Input space partitioning is usually done from the system's specification rather than its code.
Let's consider the substring(int begin, int end) method of
java.lang.String.
| Block | Characterization |
|---|---|
| Returns the empty string | 0≥begin AND
begin+1==end AND
end≤length()
|
| Returns a nonempty string | 0≥begin<end≤length()
|
| Fails (1) | end≤begin
|
| Fails (2) | begin<0 AND begin<end
|
| Fails (3) | length()<end AND 0≤begin<end
|
Then a testing criterion would be to have a test case for each of the five blocks.

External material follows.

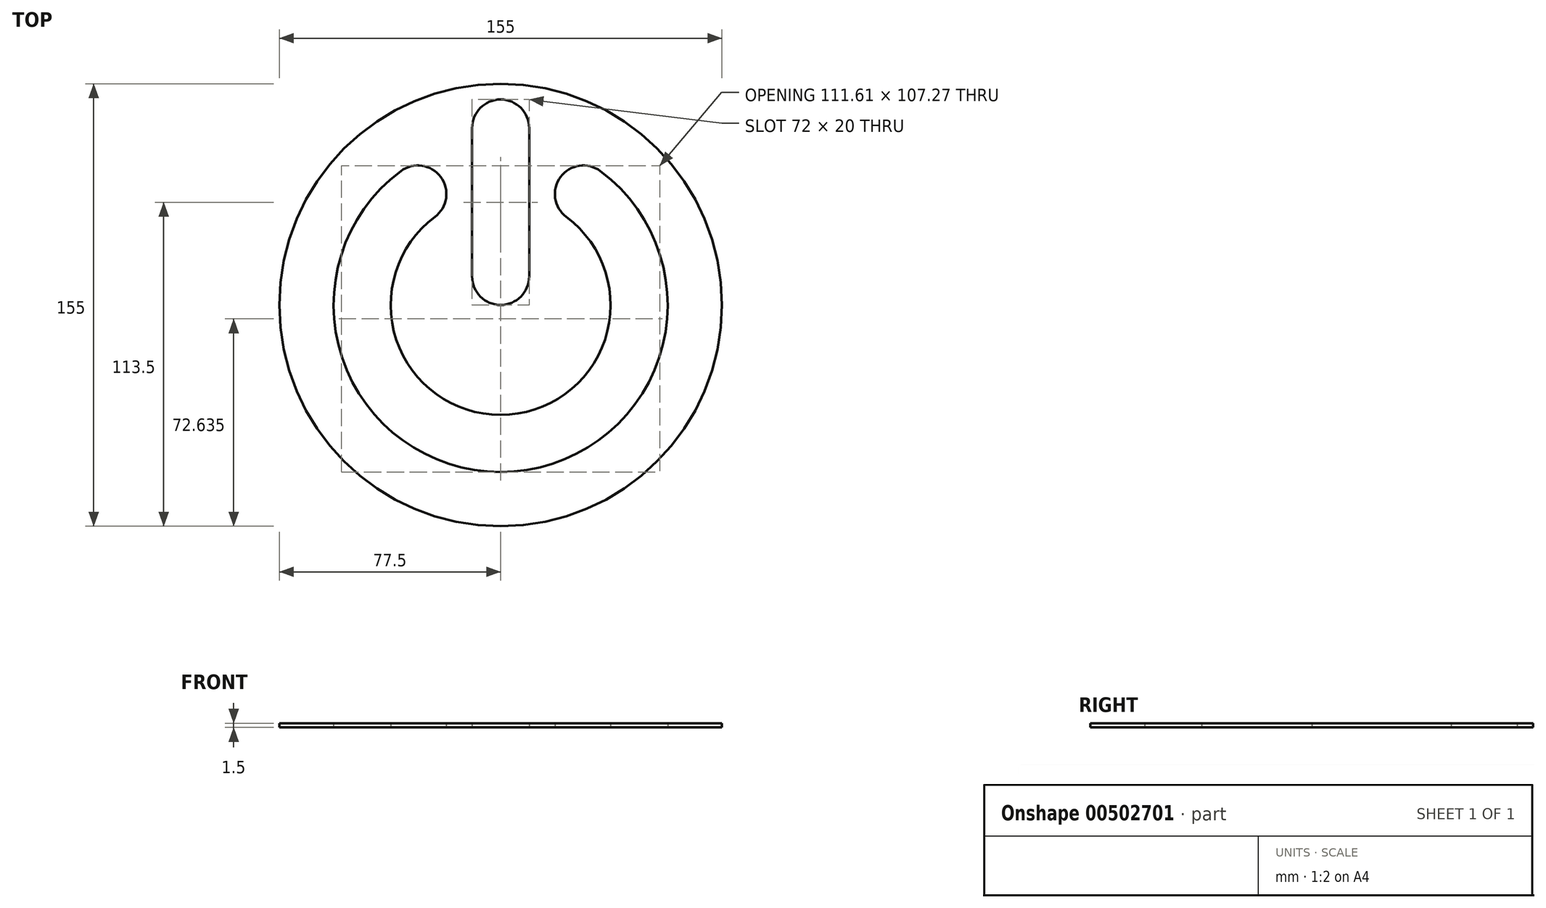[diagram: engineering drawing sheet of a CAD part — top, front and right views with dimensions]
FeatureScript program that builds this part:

It would be easy to create a non-partition of the input space, for example
| Block | Characterization |
|---|---|
| Returns the empty string | 0≥begin AND begin+1==end AND
end≤length()
|
| Returns a nonempty string | 0≥begin<end≤length()
|
| Fails (1) | end≤begin
|
| Fails (2) | begin<0
|
| Fails (3) | length()<end
|
because some test cases fall into more than one block
(for example, the case where
end≤begin<0,
which falls into both Fails(1) and Fails(2)).
In testing software whose behavior is specified by a grammar, there are coverage metrics based on the grammar that can be used. Note that a regular expression corresponds to a grammar, so that these criteria work for regular expressions as well.
There are correspondences between grammars and graphs (FSP is one example): the obvious general one represents strings of symbols (terminal and nonterminal) by states and productions by transitions between states. Therefore these syntax coverage criteria correspond to graph coverage criteria: terminal symbol coverage is analogous to all-nodes, production coverage to all-edges, and derivation coverage to all-paths.